The Apache Hadoop’s latest version 3.2.0, an open source software platform, released for shared storage and for processing of large data sets. This version is the first in the 3.2 release series and is not generally available yet. The features of Hadoop 3.2.0 release includes Node Attributes which support in tagging compound labels on the nodes based on their traits. It further assists in placing the containers on the basis of the expression of these labels, and it is not related to any queue, so there is no requirement to queue resource planning and authorization for attributes.
This release appears with Hadoop Submarine that allows data engineers to develop, train and deploy Deep Learning models in TensorFlow on the same Hadoop YARN cluster where data exists. It also enables evaluating data or models in Hadoop Distributed File System (HDFS) and other storages jobs. The features also include Storage policy satisfier that supports Hadoop Distributed File System applications to move the blocks between storage types as they set the storage plans on files or directories. It also makes a solution for decoupling storage capacity from computing capacity.
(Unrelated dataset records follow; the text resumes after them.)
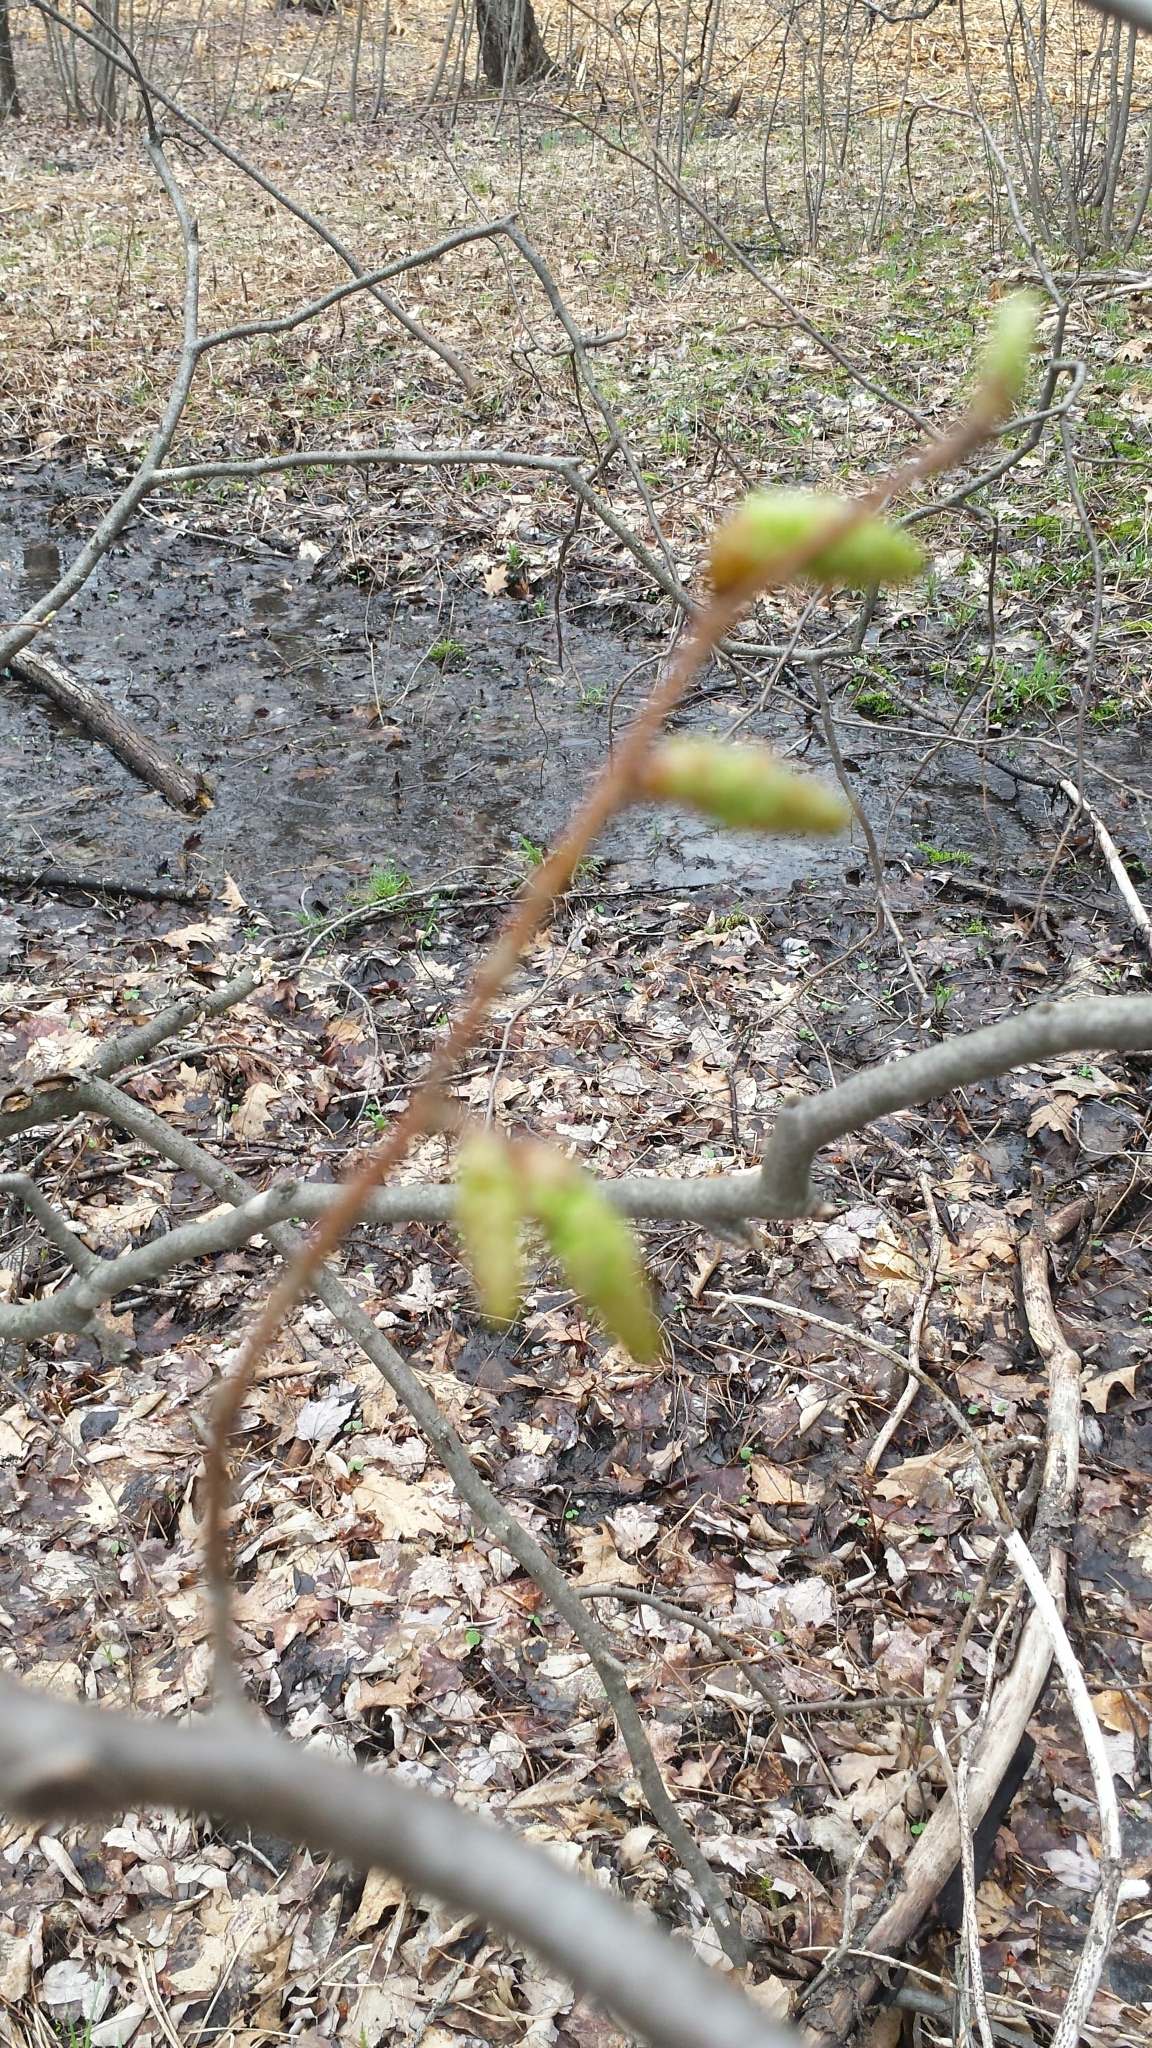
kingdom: Plantae
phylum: Tracheophyta
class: Magnoliopsida
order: Fagales
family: Betulaceae
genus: Carpinus
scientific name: Carpinus caroliniana
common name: American hornbeam
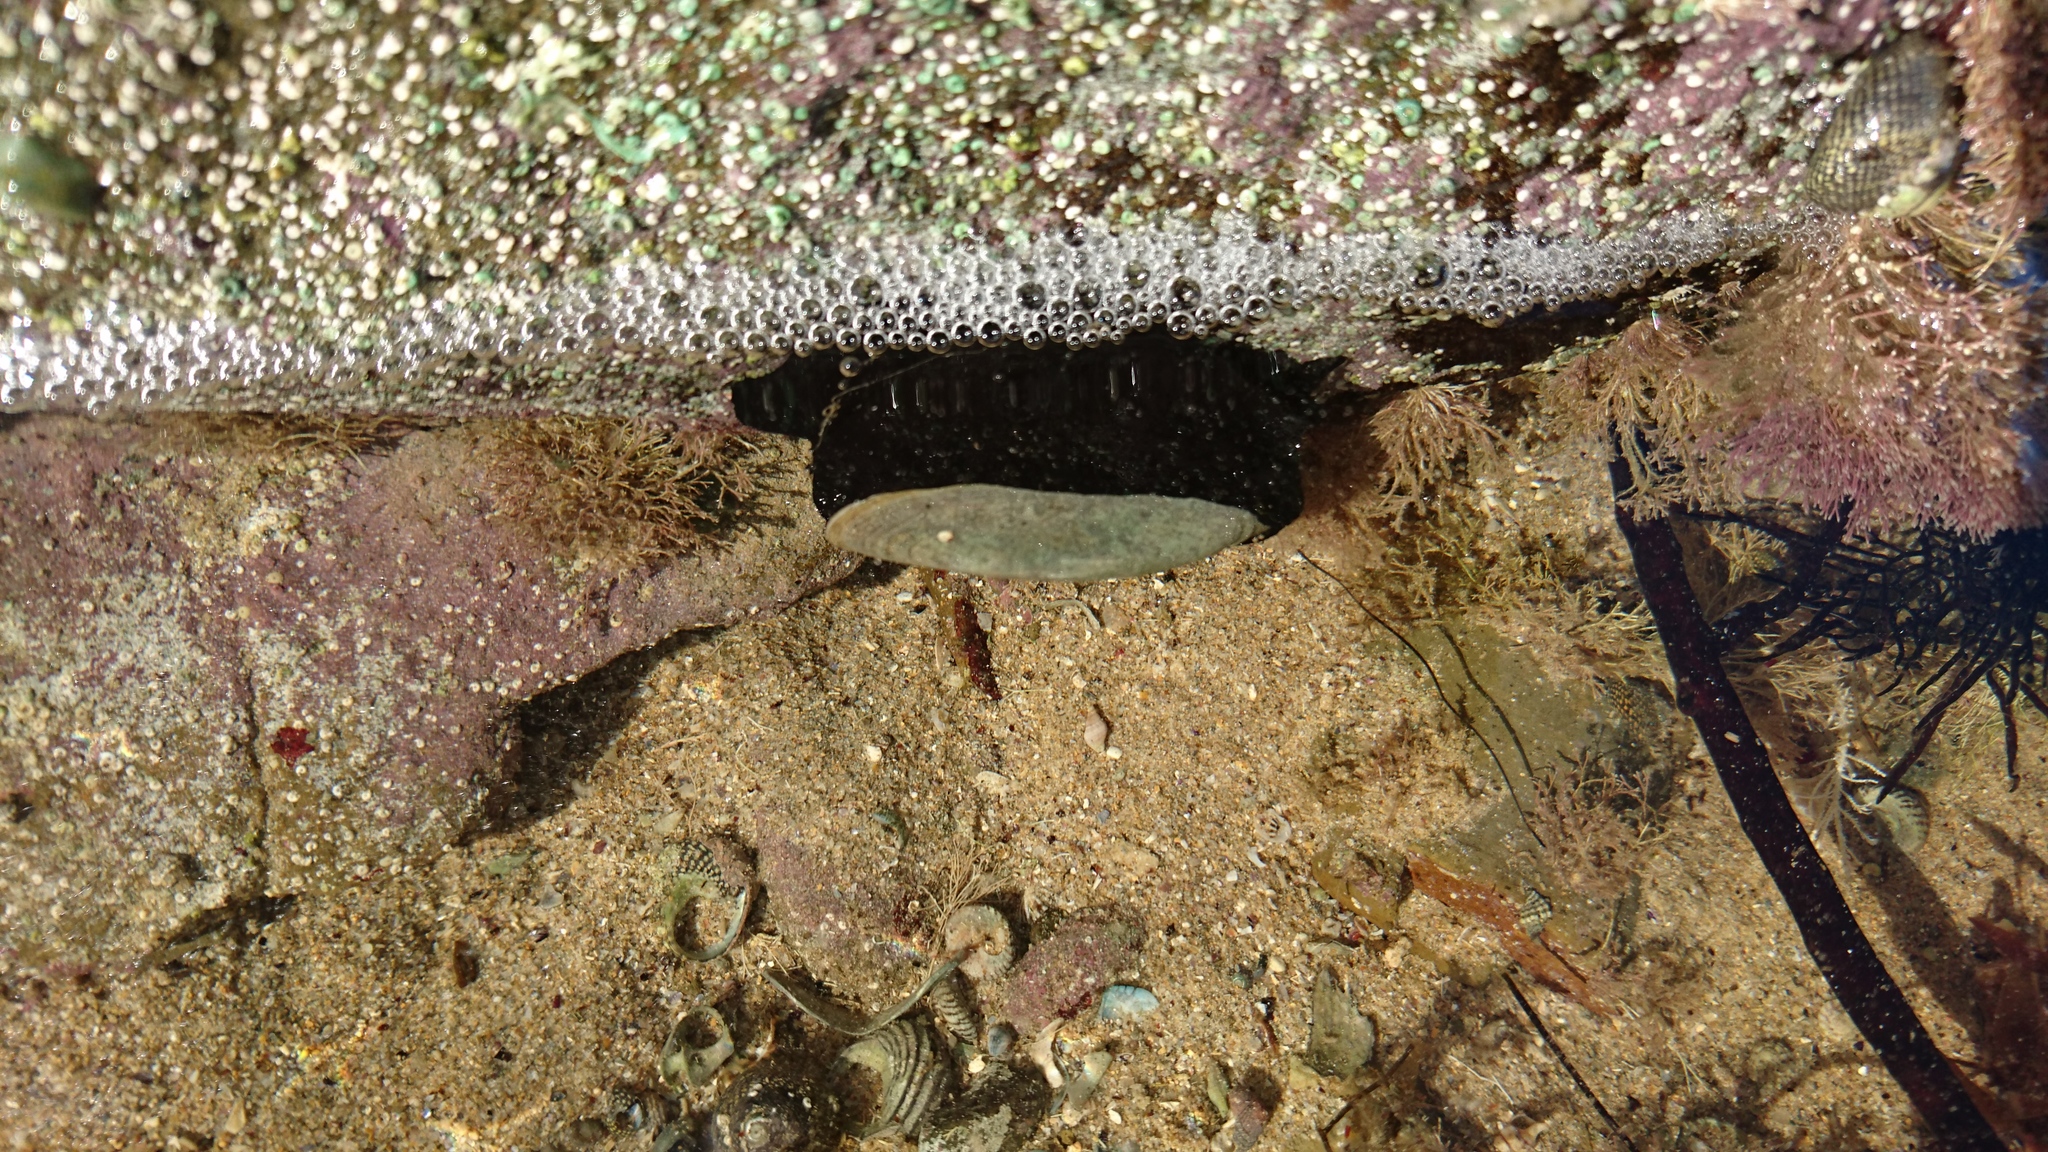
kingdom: Animalia
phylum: Mollusca
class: Gastropoda
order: Lepetellida
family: Fissurellidae
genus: Scutus
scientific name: Scutus antipodes
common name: Duckbill shell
This release also arrives with an enhanced S3A connector, as well as better resilience to choked AWS S3 and DynamoDB IO. In addition, ABFS filesystem connector supports the latest Azure Datalake Gen2 Storage.
In the Apache Hadoop 3.2.0, major improvements comprised the jdk1.7 profile has been removed from the Hadoop-annotations module; unnecessary logging related to tags has been removed from the configuration; ADLS connector has been updated to use the current SDK version (2.2.7); includes LocalizedResource size information in the NM download log for localization; this latest version comes with the ability to configure auxiliary services from HDFS-based JAR files, along with the ability to define user environment variables, alone; the debug messages in MetricsConfig. java has been improved; Capacity scheduler performance metrics have been added, and further support for node labels in opportunistic scheduling.